Sources: pushshift dump dataset of all posts on r/AmItheAsshole from subreddit creation up until end of 2024, totalling 7.53 GB (2,503,443 posts, approx 700k of which are flaired with the result YTA/ESH/INFO/NAH/NTA)
Tools: Golang code for data cleaning & parsing, Python code & matplotlib for data visualization
by GeorgeDaGreat123
11 Comments
happy to answer anyone’s questions about methodology
2019, the No Assholes Here bubble
Funny that when people are allowed to tell only their side of a story, they come across better!
Any theories on why the world had less assholes during 2019?
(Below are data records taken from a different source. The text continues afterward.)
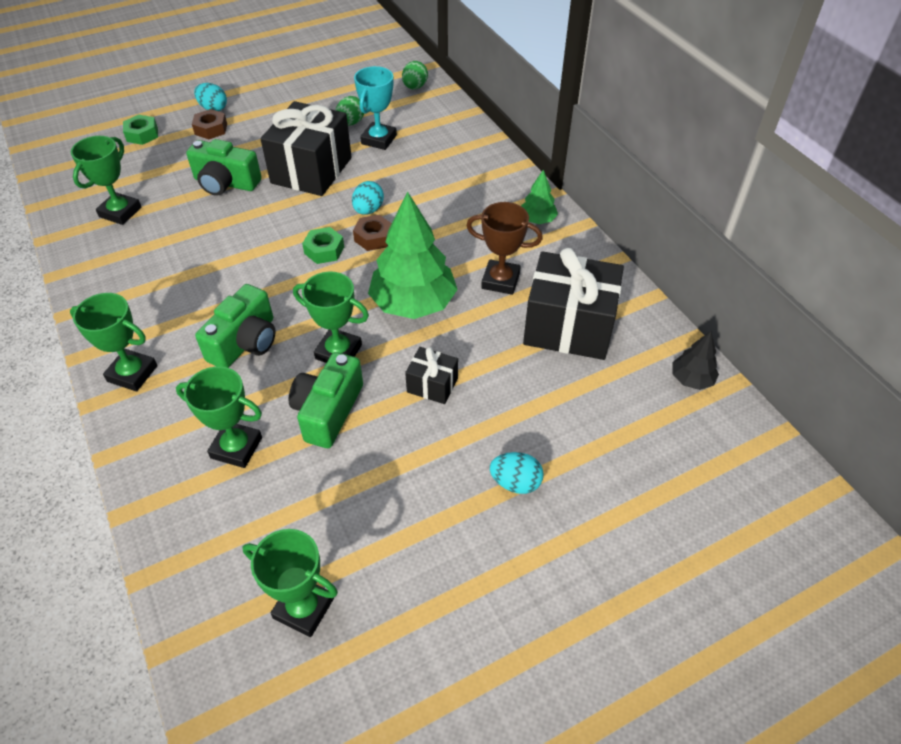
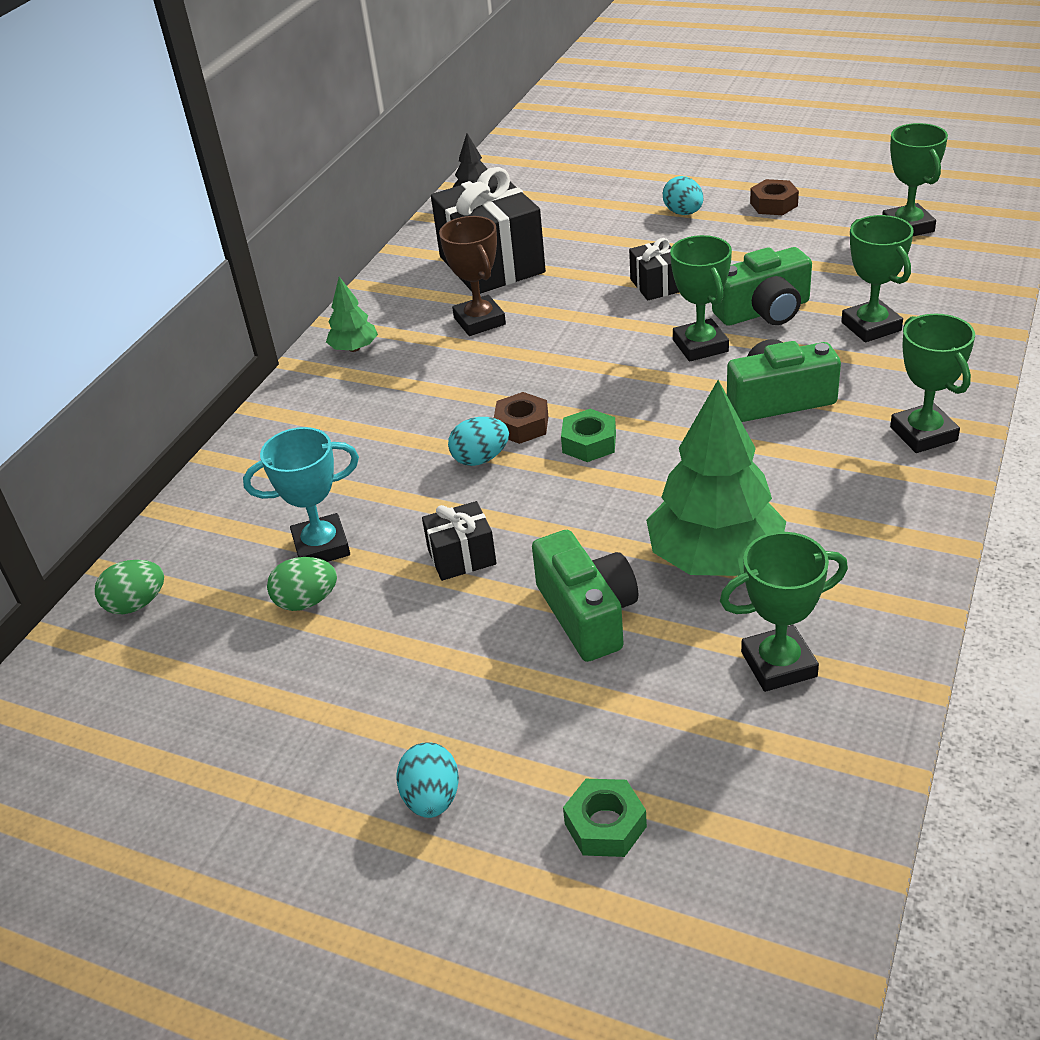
camera: 125 degrees left, 10 degrees down
brown nut [192,109,227,139] -> brown nut moved to [750,179,799,215]
black gift [260,101,352,196] -> black gift [422,501,497,581], size x0.48
green tree [368,192,458,319] -> green tree moved to [646,380,786,576]

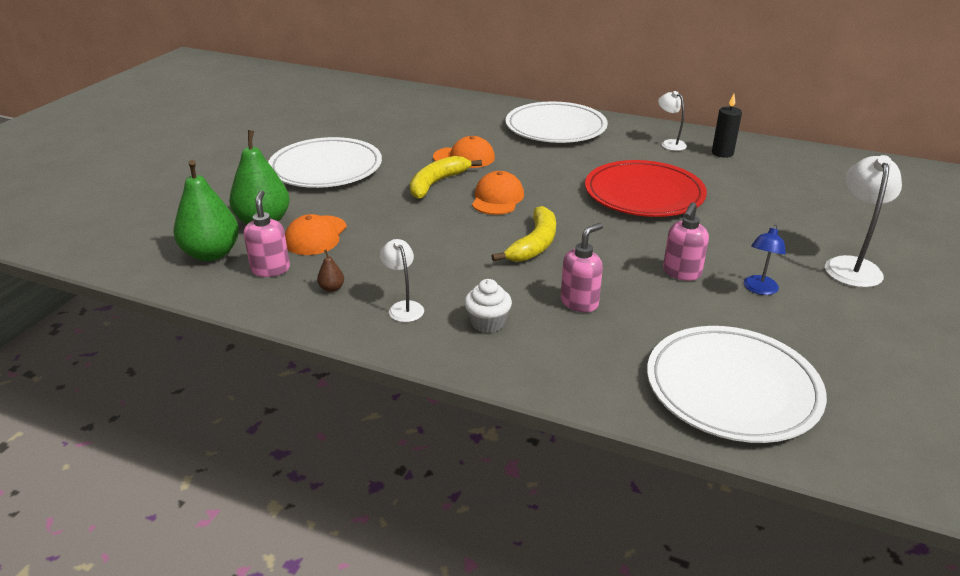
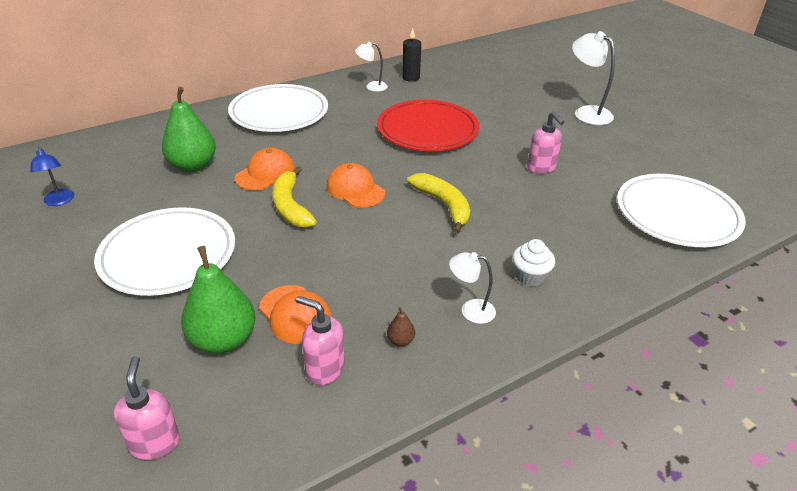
camera: 55 degrees left, 5 degrees up
green pear [173,160,239,261] -> green pear moved to [162,87,216,172]
pink soap dispenser [561,223,603,312] -> pink soap dispenser moved to [114,356,180,460]
blue lamp [744,225,786,295] -> blue lamp moved to [30,147,74,206]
Huh I’m not on that sub all that frequently but I am surprised that YTA is not the majority here overall. Maybe those are just the ones that get the most traction?
What’s with the graph getting smoother, is that due to increased traffic?
I must not know how to read this type of graph… It looks to me that 100% of posts = YTA and no matter where you look the YTA,ESH,INFO,NAH,NTA adds up to over 100% which doesn’t make sense… help me understand? thx
So looking at timelines, some serious volatility before 2018-2019ish. Does anyone with memory of those days know if that was before maybe some stronger guidelines started being enforced, or some change in handling of the sub?
Then 2019, I would call a COVID bubble. Folks dealing with COVID related disruptions to their lives, and they piled into that sub for validation/advice/karma because they were isolated and bored.
Great data analysis, thanks for sharing, that plot is cleannnnnnn.
I’m wondering why the distribution is so rocky for ESH, INFO, and NAH posts earlier in the decade.
Signal suddenly gets less noisy around 2019?